Sa culture était très internationale. Il s’est intéressé comme étudiant à l’ethnographie et à l’anthropologie, disciplines qu’il a enseignées parallèlement à sa carrière politique. Il a présidé la Société d’ethnographie fondée par Claude Bernard, et dirigé l’École d’anthropologie pendant 40 ans. Il a aussi suivi les cours de l’École du Louvre et du Muséum national d’histoire naturelle. Il a beaucoup voyagé comme étudiant, en Europe centrale, dans les Balkans et, ce qui était très rare pour l’époque, en Asie centrale, en Mongolie, en Mandchourie, en Corée. Il a enseigné à ses étudiants le respect de toutes ces civilisations et milita toute sa vie contre le racisme. Il réfutait les thèses de Gobineau : « L’homme, disait-il, est foncièrement partout le même ». Comme parlementaire, il défendit la cause des minorités : Arméniens, chrétiens d’Orient. Il soutint le projet de grande mosquée à Paris. Il voyait dans la politique coloniale, qu’il approuvait, avant tout un instrument de puissance face à l’Allemagne. Il fut l’un des plus fervents soutiens du budget du Quai d’Orsay et en particulier des crédits de l’action culturelle. Il a présidé une trentaine de sociétés savantes et d’associations binationales : France-Roumanie, France-Pologne, France-Yougoslavie.

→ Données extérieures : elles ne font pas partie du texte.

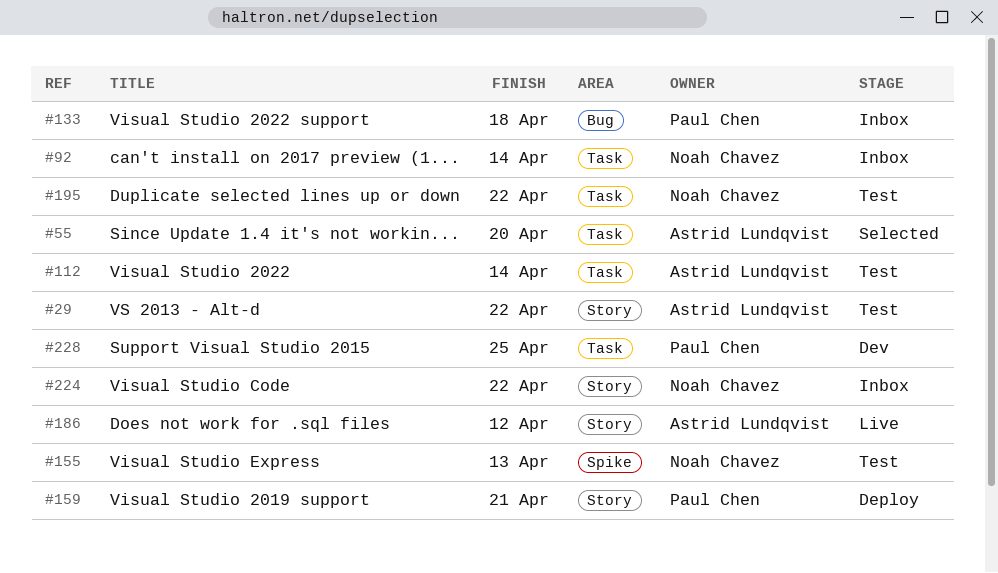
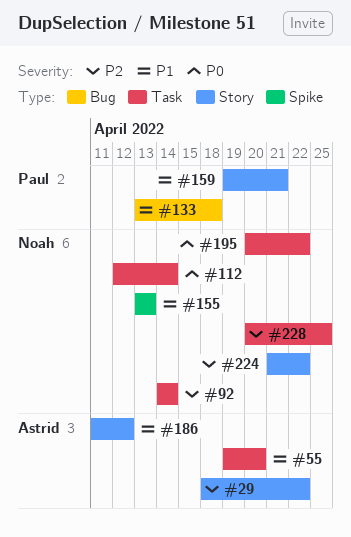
#112, owner: Astrid Lundqvist -> Noah Chavez
#228, owner: Paul Chen -> Noah Chavez

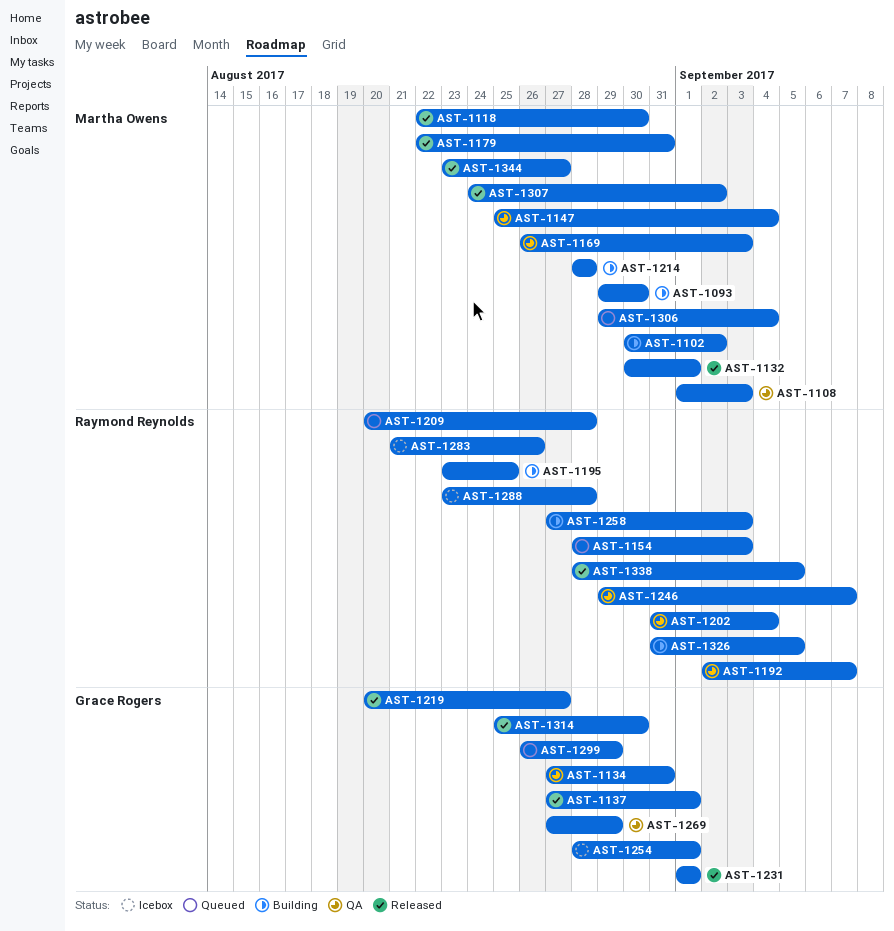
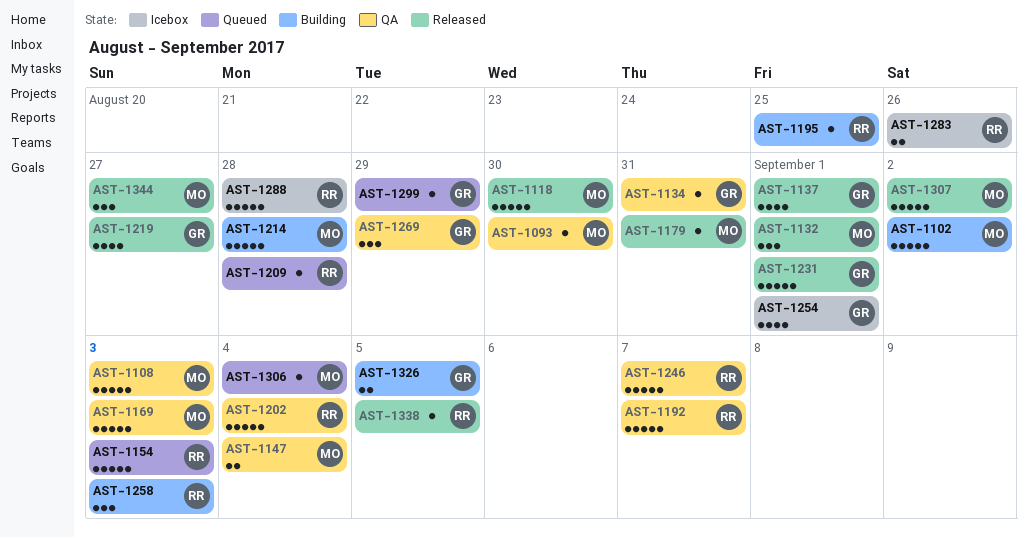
AST-1093, status: Building -> QA
AST-1314: present -> none
AST-1326, owner: Raymond Reynolds -> Grace Rogers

Solide, érudite et fine, la thèse d’Éric Freysselinard nous apporte un portrait très vivant d’une personnalité singulière, et en particulier de ses fêlures, qui s’expliquent en partie par une enfance très tourmentée. Il décrit un parcours indissociable des tensions, contradictions et évolutions des droites françaises.
L’auteur rend un hommage mérité à l’un des pères fondateurs de l’Académie des sciences coloniales. L’Académie des sciences d’Outre-mer a créé en 1976 le prix « M. et Mme Louis Marin », pour réunir dans le même souvenir Louis Marin et son épouse Fernande, docteur ès lettres de l’Université de Paris, qui fut pour lui, tout au long de sa vie politique et de ses activités académiques, la plus précieuse des collaboratrices.